Police say they're not sure what his intentions were with the fake devices, but we wanted to know how common it is to see knock-off iPads.

Fox 25 talked to computer expert, Jayson E. Street, who says he's seen it numerous times.

“It's got everything. It's got the icons, it's got the wallpaper, it had the EULA; it had all that, but it couldn't sign into iCloud. It wasn't a true i-device,” Street said.

So, how can apple users make sure they have the real deal?

“One of the first things you want to do, is to make sure you can log into your iCloud account,” said Street. “As you go through your setup, it should say, do you want to set up your iCloud account?”

If it doesn't do that, go into settings and look for the iCloud area. For android users, do the same thing; check your settings.

Street said to buy the devices from name brand stores like BestBuy or Walmart.

“Go to one of these stores that has a return policy, an actual return policy and show that when you get the product, it's like what do you do? Test to see if it works,” said Street.

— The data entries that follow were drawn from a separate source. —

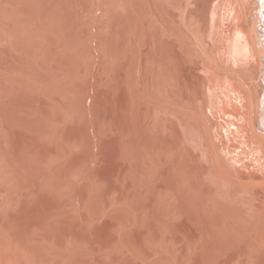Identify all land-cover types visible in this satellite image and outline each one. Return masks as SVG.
Returning a JSON list of instances; mask_svg holds the SVG:
<instances>
[{
	"label": "bare ground",
	"instance_id": "6f19581e",
	"mask_svg": "<svg viewBox=\"0 0 264 264\" xmlns=\"http://www.w3.org/2000/svg\"><path fill=\"white\" fill-rule=\"evenodd\" d=\"M0 264H264V0H0Z\"/></svg>",
	"mask_w": 264,
	"mask_h": 264
}]
</instances>
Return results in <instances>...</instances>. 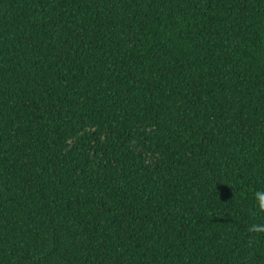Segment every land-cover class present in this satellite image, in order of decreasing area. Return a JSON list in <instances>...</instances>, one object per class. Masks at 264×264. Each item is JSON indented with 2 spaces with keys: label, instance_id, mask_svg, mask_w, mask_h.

But, he said there's always that chance that knock-off can make it onto the shelves because a person can easily change the shell of the device and make it seem like it's an iPad.

“It's not necessarily bad from the mechanical part of it, it's bad because of the dishonest practice someone was trying to sell it off as,” Street told Fox 25.

Police say Gator won't face fraud charges because they couldn't prove he had intentions to sell the fake devices, but police reports said he was arrested in July 2015 for driving without a license and had similar items in the back of his car. Documents said it appeared he was running some kind of internet scam to rip people off.